The peanut noodles were almost as delicious as usual, though this time too heavily sauced. Their sweetness still rang with bright lemony herbs. The eggplant too ran the gamut from deep chili and sweet (if under seasoned) eggplant to light and citrusy betel leaves. Bouncing between the dishes yielded highly complimentary fruits – peanut noodle savory bites were elevated by smokey bacon bites, eggplant sweetness was cut by sichuan pickle smoke and funk.

Those fucking water pickles. This is the icy bowl that lit up Bowien’s cuisine for me, this crazy fusion of (essentially Mexican) flavors.

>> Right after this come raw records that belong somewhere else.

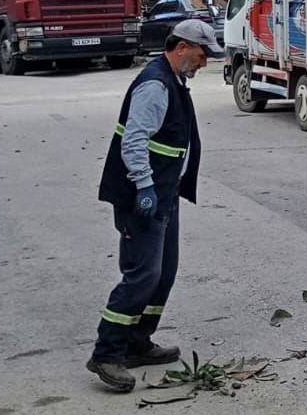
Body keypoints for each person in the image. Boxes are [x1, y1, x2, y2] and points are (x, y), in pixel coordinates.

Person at [86, 19, 224, 392]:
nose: (204, 61)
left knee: (164, 273)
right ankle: (107, 352)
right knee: (143, 274)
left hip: (163, 195)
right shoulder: (154, 84)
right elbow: (133, 141)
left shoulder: (173, 80)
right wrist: (145, 186)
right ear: (180, 47)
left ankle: (137, 341)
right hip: (142, 197)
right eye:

Super smokey habañero oil, deeply savory toasted caraway, salty funky pickles; I’ve not encountered a dish (a side dish!) that hit all the buttons and brought me back every time. Literally at every visit. They make my mouth water and pucker simultaneously just thinking about them. Consistently it is my favorite dish, in spite of that time Eater embarrassed themselves spotlighting the dish.

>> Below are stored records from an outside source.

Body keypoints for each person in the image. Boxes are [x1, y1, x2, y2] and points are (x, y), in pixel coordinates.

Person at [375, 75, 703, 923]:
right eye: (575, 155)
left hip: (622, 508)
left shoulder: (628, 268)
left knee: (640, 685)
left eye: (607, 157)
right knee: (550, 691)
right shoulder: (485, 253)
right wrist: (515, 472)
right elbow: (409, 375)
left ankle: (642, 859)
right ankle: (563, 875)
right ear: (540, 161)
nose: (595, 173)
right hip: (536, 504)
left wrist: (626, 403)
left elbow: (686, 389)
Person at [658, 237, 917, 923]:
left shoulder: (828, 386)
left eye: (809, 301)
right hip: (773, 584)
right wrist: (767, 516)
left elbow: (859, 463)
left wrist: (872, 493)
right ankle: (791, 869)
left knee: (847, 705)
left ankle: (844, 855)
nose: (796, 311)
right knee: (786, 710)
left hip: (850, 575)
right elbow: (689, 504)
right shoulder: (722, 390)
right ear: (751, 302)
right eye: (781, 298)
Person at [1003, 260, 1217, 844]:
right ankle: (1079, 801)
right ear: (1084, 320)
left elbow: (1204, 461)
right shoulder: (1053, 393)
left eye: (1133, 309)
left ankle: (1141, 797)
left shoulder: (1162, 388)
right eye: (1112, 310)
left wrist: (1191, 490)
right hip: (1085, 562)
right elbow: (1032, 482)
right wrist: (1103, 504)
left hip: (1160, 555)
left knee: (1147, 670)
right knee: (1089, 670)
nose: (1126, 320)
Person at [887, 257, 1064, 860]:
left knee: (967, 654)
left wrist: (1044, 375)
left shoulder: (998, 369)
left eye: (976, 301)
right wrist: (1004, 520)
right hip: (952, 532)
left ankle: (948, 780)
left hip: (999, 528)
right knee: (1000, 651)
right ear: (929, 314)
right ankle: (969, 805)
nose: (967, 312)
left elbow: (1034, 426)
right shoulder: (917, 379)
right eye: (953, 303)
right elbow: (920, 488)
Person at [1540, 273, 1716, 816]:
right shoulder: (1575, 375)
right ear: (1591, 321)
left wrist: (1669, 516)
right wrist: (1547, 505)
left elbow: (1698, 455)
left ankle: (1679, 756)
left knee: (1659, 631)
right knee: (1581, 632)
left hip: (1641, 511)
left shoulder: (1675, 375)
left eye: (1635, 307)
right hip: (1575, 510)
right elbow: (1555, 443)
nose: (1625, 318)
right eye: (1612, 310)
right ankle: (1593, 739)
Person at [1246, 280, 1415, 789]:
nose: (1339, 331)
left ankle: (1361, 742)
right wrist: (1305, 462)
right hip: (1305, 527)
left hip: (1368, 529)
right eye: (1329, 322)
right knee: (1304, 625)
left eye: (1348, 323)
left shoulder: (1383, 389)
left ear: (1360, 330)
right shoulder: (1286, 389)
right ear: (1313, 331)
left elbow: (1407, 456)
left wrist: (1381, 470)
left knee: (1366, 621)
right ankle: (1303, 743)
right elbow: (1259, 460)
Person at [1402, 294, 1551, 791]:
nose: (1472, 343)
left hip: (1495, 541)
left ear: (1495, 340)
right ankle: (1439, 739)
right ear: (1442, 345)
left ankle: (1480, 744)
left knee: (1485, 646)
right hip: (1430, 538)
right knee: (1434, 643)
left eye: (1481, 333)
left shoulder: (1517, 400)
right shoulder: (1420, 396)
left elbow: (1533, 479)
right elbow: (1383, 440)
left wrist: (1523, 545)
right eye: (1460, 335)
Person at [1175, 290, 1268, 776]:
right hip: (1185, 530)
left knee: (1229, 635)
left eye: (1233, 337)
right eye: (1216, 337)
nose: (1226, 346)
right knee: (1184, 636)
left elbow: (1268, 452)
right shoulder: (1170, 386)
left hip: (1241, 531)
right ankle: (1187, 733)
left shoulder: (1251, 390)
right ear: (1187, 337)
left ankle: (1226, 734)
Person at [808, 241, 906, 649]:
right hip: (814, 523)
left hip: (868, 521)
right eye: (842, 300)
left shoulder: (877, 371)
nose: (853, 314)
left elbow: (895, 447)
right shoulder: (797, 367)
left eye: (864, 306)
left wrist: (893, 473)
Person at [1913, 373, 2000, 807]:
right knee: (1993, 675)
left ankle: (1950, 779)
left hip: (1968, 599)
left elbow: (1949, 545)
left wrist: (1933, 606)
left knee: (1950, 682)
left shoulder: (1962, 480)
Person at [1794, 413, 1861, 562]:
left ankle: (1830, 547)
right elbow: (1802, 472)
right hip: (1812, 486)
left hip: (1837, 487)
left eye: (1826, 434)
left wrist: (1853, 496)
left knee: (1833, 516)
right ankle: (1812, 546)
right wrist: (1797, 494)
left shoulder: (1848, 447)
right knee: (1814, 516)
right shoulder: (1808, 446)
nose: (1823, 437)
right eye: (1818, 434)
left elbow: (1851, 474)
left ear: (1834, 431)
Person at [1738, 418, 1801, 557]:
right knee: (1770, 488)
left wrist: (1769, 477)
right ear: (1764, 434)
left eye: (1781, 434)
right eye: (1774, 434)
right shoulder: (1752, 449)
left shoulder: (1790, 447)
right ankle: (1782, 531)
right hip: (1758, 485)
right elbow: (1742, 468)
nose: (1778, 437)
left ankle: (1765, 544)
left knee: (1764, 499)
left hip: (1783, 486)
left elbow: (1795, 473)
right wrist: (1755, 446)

The only disappointment in the new location’s menu would be the drinks. Neither the margarita nor the General Tso’s Sour brought anything new to the table in spite of their eclectic billing. On a menu with such excellent food, there’s no room for an adequate margarita and a whiskey sour with sesame seeds. So, to round out the night my companion and I went to the nearby Jupiter Disco. Science fiction interior design, loud techno, and cocktails worth their price. The Amethyst Sour and the Lil’ Zippy outperformed the evening’s first drinks by a mile, leaving me confident in the craft of the rest of their eclectic menu.

Mission Chinese Bushwick is a perfectly neighborhood appropriate version of an excellent repertoire. I’m going back but let’s be honest, only because it’s closer. But hey, there’s always another place for scratching that atmosphere itch and none of those places serve genuinely intriguing Chinese fusion.